Being accepted onto the volunteer programme felt like the most encouraging welcome I could possibly receive as a newcomer to working professionally in the arts sector. After all, Blast Theory is a registered charity, and their commitment to supporting aspiring artists and innovation in the creative industries is clear to see from the range of talks, mentoring, and other opportunities they continue to provide both inside and outside the studio.
Since I began volunteering in early November, I’ve come to witness this benevolent impetus in their creative work first-hand. Blast Theory’s most recent project, A Place Free of Judgement, empowered a group of 30 young people to live broadcast a 9-hour takeover of three libraries. Exploring and celebrating storytelling as an art of sharing experiences – and libraries as sanctuaries for this practice – the young participants led viewers through their imaginations of these spaces; directing the camera, having fun, and sharing something of themselves. Online audiences were able to contribute their own stories, which took creative physical form in the libraries as our performers read aloud, drew pictures, sang, and wrote the words to hide between books.
At a time when funding for both libraries and the arts is dwindling, Blast Theory have sought to use their artistic endeavour to enable, support and inspire others to cultivate their own creativity. That is an art to be admired in itself.
It’s also a motivation that extends beyond the short-term impact of single events. In upcoming project 2097: We Made Ourselves Over, the group is aiming to encourage conversation about our collective future over the coming century by teaming up with Hull UK City of Culture 2017 and Aarhus European Capital of Culture 2017. Workshops are being hosted with residents young and old in each city to hear their ideas about what the future of our cities could/should look like, alongside insights from experts attempting to answer these questions for issues as broad as climate change, infrastructure, and spirituality. What is our capacity for self-determination in an uncertain future? What can our minds and technologies offer us as we plan for the forthcoming decades?
In this role Blast Theory are like toolmakers; intricately crafting the instruments with which people can discuss, design and build their ideas of the future.
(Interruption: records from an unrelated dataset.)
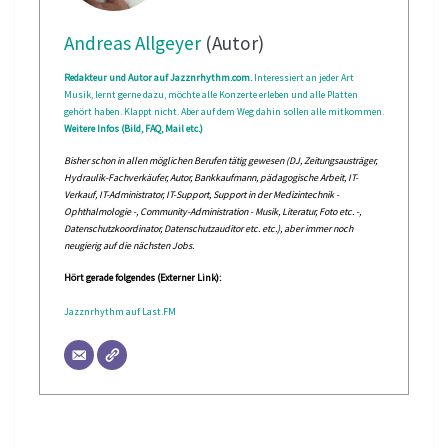
Andreas Allgeyer
(Autor)
Redakteur und Autor auf Jazznrhythm.com.
Interessiert an jeder Art
Musik, lernt gerne dazu, möchte alle Konzerte erleben und alle Platten
gehört haben. Klappt nicht. Aber auf dem Weg dahin sollen alle mitkommen.
Weitere Infos (Bild, FAQ, Mail etc.)
Bisher schon in allen möglichen Berufen tätig gewesen (DJ, Zeitungsausträger,
Hydraulik-Fachverkäufer, Autor, Bankkaufmann, pädagogische Arbeit, IT-
Verkauf, IT-Administrator, IT-Support, Support in der Medizintechnik -
Ophthalmologie -, Community-Administration - Musik, Literatur, Foto etc. -,
Datenschutzkoordinator, Datenschutzauditor etc. etc.), aber immer noch
neugierig auf die nächsten Jobs.
Hört gerade folgendes (Externer Link):
Jazznrhythm auf Last.FM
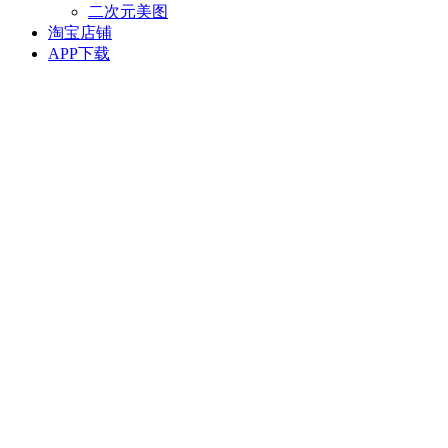
二次元美图
淘宝店铺
APP下载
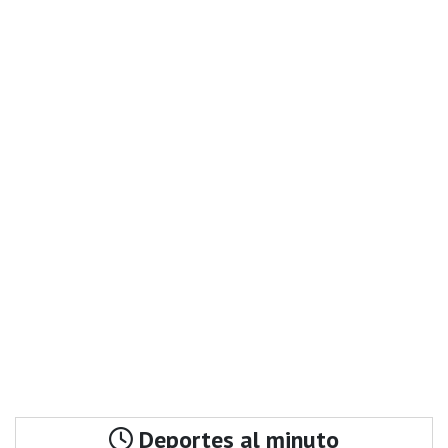
Deportes al minuto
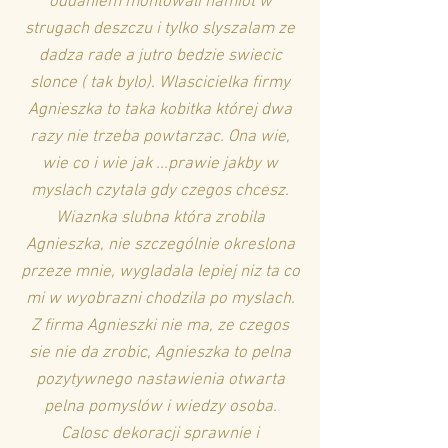
oddaniem montowali namiot w
strugach deszczu i tylko slyszalam ze
dadza rade a jutro bedzie swiecic
slonce ( tak bylo). Wlascicielka firmy
Agnieszka to taka kobitka której dwa
razy nie trzeba powtarzac. Ona wie,
wie co i wie jak ...prawie jakby w
myslach czytala gdy czegos chcesz.
Wiaznka slubna która zrobila
Agnieszka, nie szczególnie okreslona
przeze mnie, wygladala lepiej niz ta co
mi w wyobrazni chodzila po myslach.
Z firma Agnieszki nie ma, ze czegos
sie nie da zrobic, Agnieszka to pelna
pozytywnego nastawienia otwarta
pelna pomyslów i wiedzy osoba.
Calosc dekoracji sprawnie i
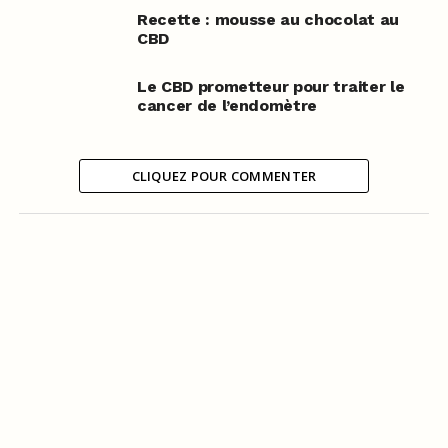
Recette : mousse au chocolat au
CBD
Le CBD prometteur pour traiter le
cancer de l’endomètre
CLIQUEZ POUR COMMENTER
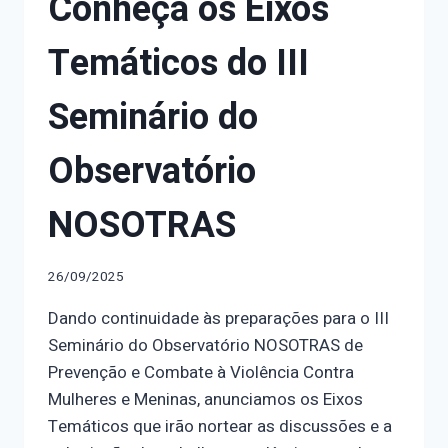
Conheça os Eixos
Temáticos do III
Seminário do
Observatório
NOSOTRAS
26/09/2025
Dando continuidade às preparações para o III
Seminário do Observatório NOSOTRAS de
Prevenção e Combate à Violência Contra
Mulheres e Meninas, anunciamos os Eixos
Temáticos que irão nortear as discussões e a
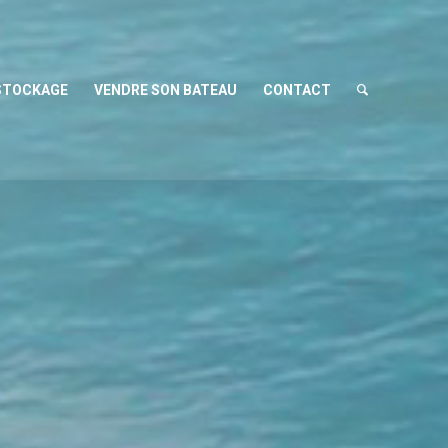
STOCKAGE
VENDRE SON BATEAU
CONTACT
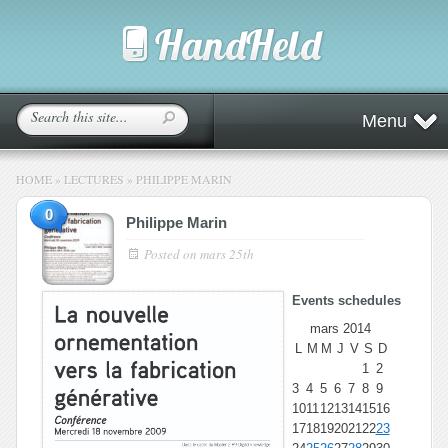
Menu
HOME
»
LECTURES
»
PHILIPPE MARIN
0
Philippe Marin
Posted on
mars 25th
Events schedules
mars 2014
L
M
M
J
V
S
D
1
2
3
4
5
6
7
8
9
10
11
12
13
14
15
16
17
18
19
20
21
22
23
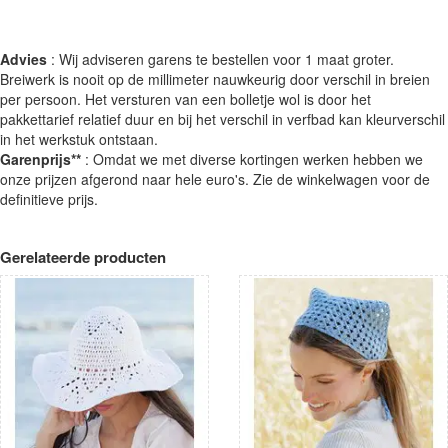
Advies
: Wij adviseren garens te bestellen voor 1 maat groter.
Breiwerk is nooit op de millimeter nauwkeurig door verschil in breien
per persoon. Het versturen van een bolletje wol is door het
pakkettarief relatief duur en bij het verschil in verfbad kan kleurverschil
in het werkstuk ontstaan.
Garenprijs**
: Omdat we met diverse kortingen werken hebben we
onze prijzen afgerond naar hele euro's. Zie de winkelwagen voor de
definitieve prijs.
Gerelateerde producten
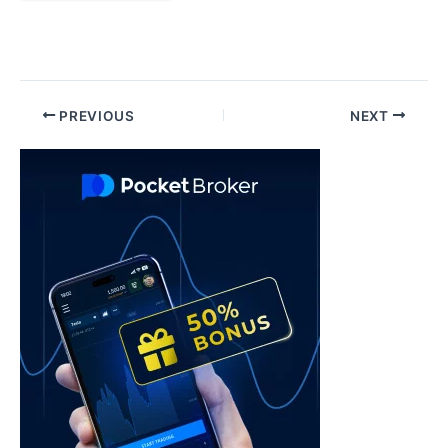
Post
PREVIOUS
NEXT
navigation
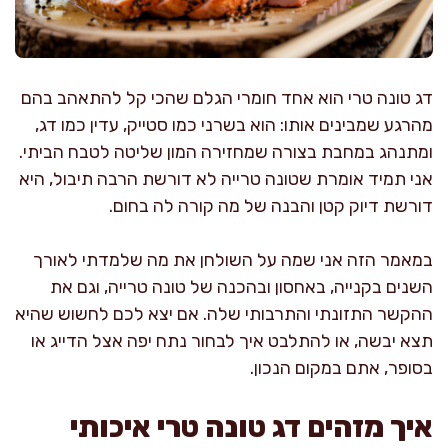
דג טונה טרי הוא אחד חומרי הגלם שהכי קל להתאהב בהם
מהרגע שמבינים אותו: הוא בשרני כמו סטייק, עדין כמו דג,
ומתנהג במחבת בצורה שמחזירה המון שליטה לטבח הביתי.
אני תמיד אומרת שטונה טרייה לא דורשת הרבה תיבול, היא
דורשת דיוק קטן והבנה של מה קורה לה בחום.
במאמר הזה אני שמה על השולחן את מה שלמדתי לאורך
השנים בקנייה, באחסון ובהכנה של טונה טרייה, וגם את
ההקשר התזונתי והתרבותי שלה. אם יצא לכם לחשוש שהיא
תצא יבשה, או להתלבט איך לבחור נתח יפה אצל הדייג או
בסופר, אתם במקום הנכון.
איך מזהים דג טונה טרי איכותי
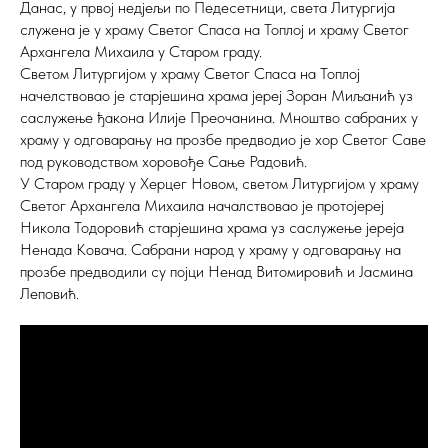
Данас, у првој недјељи по Педесетници, света Литургија
служена је у храму Светог Спаса на Топлој и храму Светог
Архангела Михаила у Старом граду.
Светом Литургијом у храму Светог Спаса на Топлој
начелствовао је старјешина храма јереј Зоран Миљанић уз
саслужење ђакона Илије Преочанина. Мноштво сабраних у
храму у одговарању на прозбе предводио је хор Светог Саве
под руководством хоровође Сање Радовић.
У Старом граду у Херцег Новом, светом Литургијом у храму
Светог Архангела Михаила началствовао је протојереј
Никола Тодоровић старјешина храма уз саслужење јереја
Ненада Ковача. Сабрани народ у храму у одговарању на
прозбе предводили су појци Ненад Витомировић и Јасмина
Леповић.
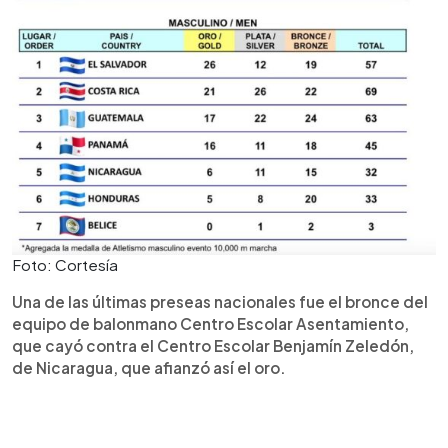
Foto: Cortesía
Una de las últimas preseas nacionales fue el bronce del
equipo de balonmano Centro Escolar Asentamiento,
que cayó contra el Centro Escolar Benjamín Zeledón,
de Nicaragua, que afianzó así el oro.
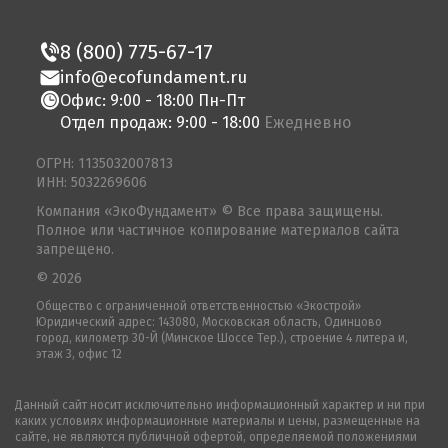
8 (800) 775-67-17
info@ecofundament.ru
Офис: 9:00 - 18:00 Пн-Пт
Отдел продаж: 9:00 - 18:00
Ежедневно
ОГРН: 1135032007813
ИНН: 5032269606
Компания «ЭкоФундамент» © Все права защищены.
Полное или частичное копирование материалов сайта
запрещено.
© 2026
Общество с ограниченной ответственностью «Экострой»
Юридический адрес: 143080, Московская область, Одинцово
город, километр 30-Й (Минское Шоссе Тер.), строение 4 литера и,
этаж 3, офис 12
Данный сайт носит исключительно информационный характер и ни при
каких условиях информационные материалы и цены, размещенные на
сайте, не являются публичной офертой, определяемой положениями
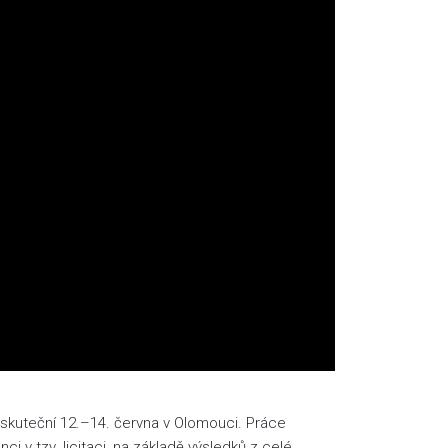
 uskuteční 12.–14. června v Olomouci. Práce
nci v tzv. licitaci, na základě výsledků z celé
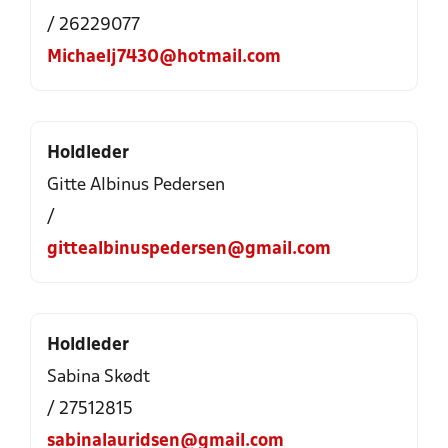
/ 26229077
Michaelj7430@hotmail.com
Holdleder
Gitte Albinus Pedersen
/
gittealbinuspedersen@gmail.com
Holdleder
Sabina Skødt
/ 27512815
sabinalauridsen@gmail.com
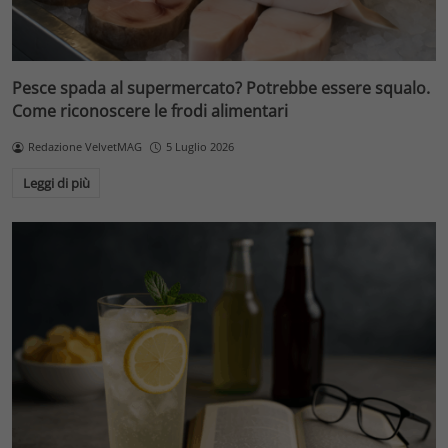
Pesce spada al supermercato? Potrebbe essere squalo.
Come riconoscere le frodi alimentari
Redazione VelvetMAG
5 Luglio 2026
Leggi di più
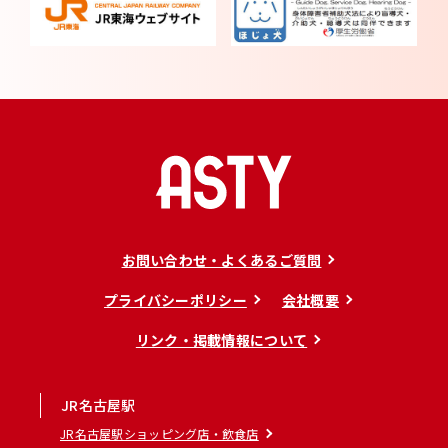
お問い合わせ・よくあるご質問
プライバシーポリシー
会社概要
リンク・掲載情報について
JR名古屋駅
JR名古屋駅ショッピング店・飲食店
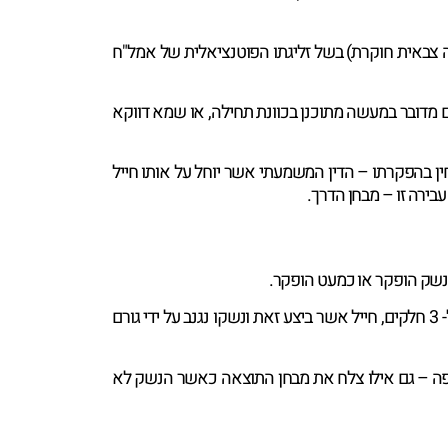
ה צבאית חוקרת) בשל זליגתו הפוטנציאלית של אמל"ח
 מדובר במעשה מתוכנן בכוונת תחילה, או שמא דווקא
ן בהפקרתו – הדין המשמעתי אשר יוחל על אותו חייל
בירה זו – מבחן הדרך.
הנשק הופקר או כמעט הופקר.
לדוגמה, בשל הוראות הצבא אשר מחייבות חיילים לאבטח את הנשק האישי שלהם בעודם בביתם מאחורי 2 מנעולים ובהפרדה ל- 3 חלקים, חייל אשר ביצע זאת ונשקו נגנב על ידי גורם
חריפה – גם אילו צלח את מבחן התוצאה כאשר הנשק לא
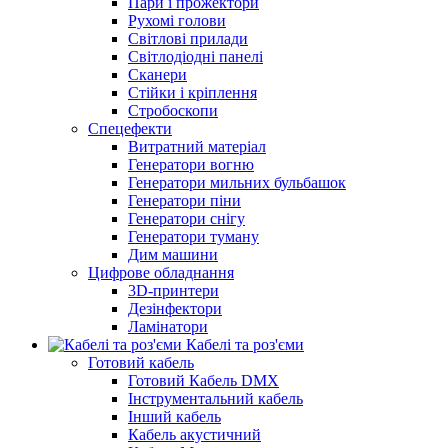
Пари і прожектори
Рухомі голови
Світлові прилади
Світлодіодні панелі
Сканери
Стійки і кріплення
Стробоскопи
Спецефекти
Витратний матеріал
Генератори вогню
Генератори мильних бульбашок
Генератори піни
Генератори снігу
Генератори туману
Дим машини
Цифрове обладнання
3D-принтери
Дезінфектори
Ламінатори
Кабелі та роз'єми
Готовий кабель
Готовий Кабель DMX
Інструментальний кабель
Інший кабель
Кабель акустичний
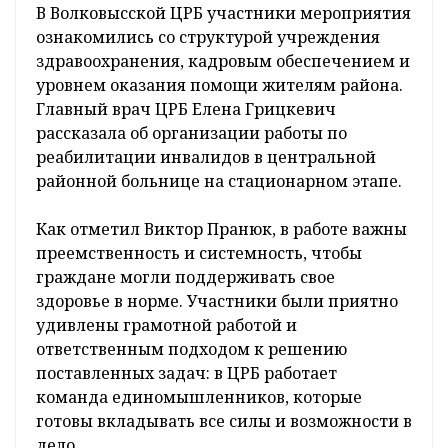
В Волковысской ЦРБ участники мероприятия
ознакомились со структурой учреждения
здравоохранения, кадровым обеспечением и
уровнем оказания помощи жителям района.
Главный врач ЦРБ Елена Грицкевич
рассказала об организации работы по
реабилитации инвалидов в центральной
районной больнице на стационарном этапе.
Как отметил Виктор Пранюк, в работе важны
преемственность и системность, чтобы
граждане могли поддерживать свое
здоровье в норме. Участники были приятно
удивлены грамотной работой и
ответственным подходом к решению
поставленных задач: в ЦРБ работает
команда единомышленников, которые
готовы вкладывать все силы и возможности в
дело.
Making art can often seem quite a selfish pursuit. Not only do we devote significant quantities of our own time and resources to expressing ourselves, but we sometimes ask for other people’s too. In this respect, maybe the most valuable lessons I’ve learnt from Blast Theory are the ways that art can be selfless. While their projects are perhaps the most visible sign, this spirit reaches out continually through the Blast Theory community, a vast but close-knit network that draws from and works with artists, researchers, organisations, freelancers, and keen participants from all walks of life.
I’m touched by how warmly I’ve been welcomed into this community over the past year, and I hope that this piece can encourage others to join in the experience.
Believe me – you’ll get as much out as you put in.